Confluence : un plan d’équipement public insuffisant et non anticipé.

Monsieur le Maire,

Cette modification n° 3 du programme des équipements publics (PEP) de Lyon Confluence que vous nous demandez d’adopter aujourd’hui ressemble, malheureusement, passablement à la précédente.

En effet, à l’image de la modification n°2, votée en septembre dernier, elle n’est pas à la hauteur des ambitions de la Confluence. Nous le savons tous depuis des années : ce quartier va accueillir 6000 habitants et 10 000 emplois supplémentaires. Alors que vous faites le choix d’une forte densification sur la ZAC 2, vous n’avez pas anticipé les besoins à venir en matière d’équipements publics de proximité. Multiplier les logements et les bureaux entraîne de facto une hausse de la population. Une population qu’il faut accueillir avec des équipements publics de proximité. Or, aujourd’hui, le compte n’y est pas. 

On se souvient, tout d’abord, que la construction de la salle associative et familiale a été abandonnée en septembre dernier alors que votre majorité, Monsieur le Maire, l’avait promise en 2014. Si le projet a bel et bien disparu, le besoin est toujours d’actualité et ne va cesser de croître avec le développement du quartier. Vous savez très bien, Monsieur le Maire, que les salles de la Garenne dans le 5e et de la Ficelle dans le 4e  ne suffisent pas, aujourd’hui, à accueillir l’ensemble des manifestations associatives d’envergure de notre agglomération. Vous savez également que l’émergence d’une vie de quartier à la Confluence ne pourra se faire qu’avec le développement des associations locales et de facto avec des équipements publics de qualité pour les accueillir. Nous avions une chance inespérée de réaliser un projet qui faisait consensus sur tous les bancs de notre assemblée et vous y avez renoncé. C’est une erreur qui va peser durablement sur le quartier.

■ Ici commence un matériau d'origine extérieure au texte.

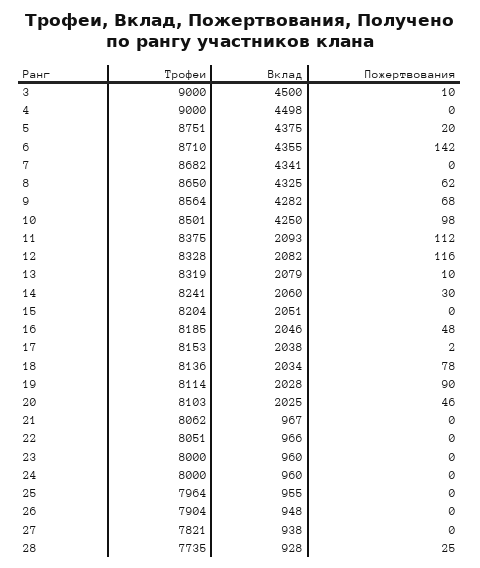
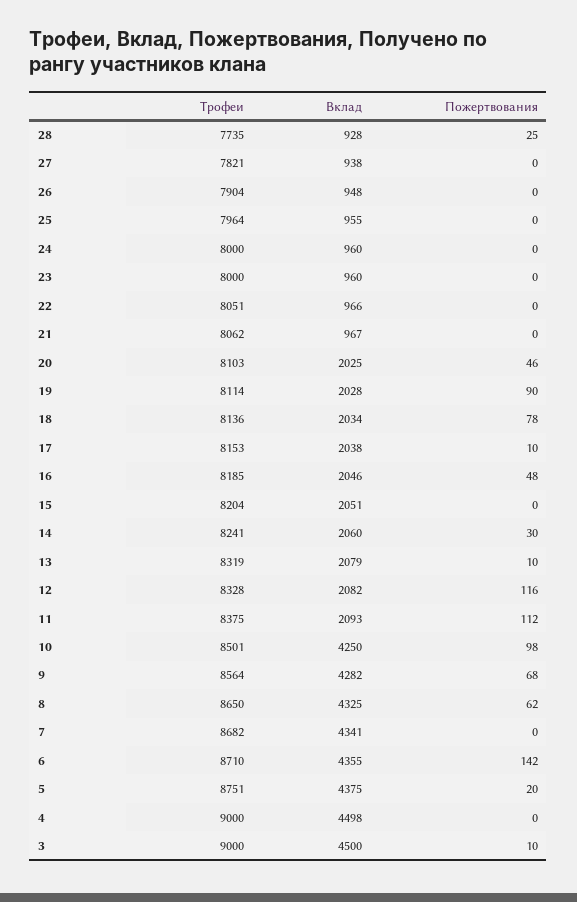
Пожертвования, 17: 2 -> 10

Ensuite, sur le plan sportif, le compte n’y est pas non plus. Dans ce quartier en renaissance, où tout est à construire, à la pointe de la modernité, nous aurions dû avoir des équipements multi-activités, modulables avec des espaces transformables des jauges évolutives pour optimiser l’utilisation des volumes. Si Confluence est une vraie terre d’expérimentation dans certains domaines, en matière d’équipements publics de proximité, Confluence reste malheureusement très XXe siècle ! 

Mais c’est enfin sur le plan scolaire que le manque d’anticipation est sans doute le plus flagrant. À tel point que la Ville n’est même plus en capacité d’en assurer la construction et se voit obligé d’en confier la maîtrise d’ouvrage à la SPL. Pourquoi pas, mais pourquoi l’avoir fait si tardivement ? La SPL est maintenant acculée à travailler dans l’urgence. Or, on mesure encore chaque jour ce que construire dans l’urgence signifie à l’école Germaine Tillon. Les problèmes de conception et de malfaçons n’en finissent pas d’être résolus même plusieurs années après l’ouverture de l’école. Alors pourquoi sans cesse réitérer les erreurs du passé ?

La Confluence est devenue un quartier de référence au-delà de nos frontières lyonnaises, en matière d’architecture, d’environnement et de haute technologie. On l’a encore vu vendredi dernier avec la présentation du projet H7, projet pour lequel nos collectivités ont trouvé des moyens financiers considérables, 13,50 M€. Une participation colossale par rapport à ce qui se fait aujourd’hui à travers le monde. Cependant, nous devons faire en sorte que ce quartier soit viable et vivable pour ces futurs habitants. Confluence n’a pas vocation à être seulement la vitrine de notre Ville et de notre Métropole.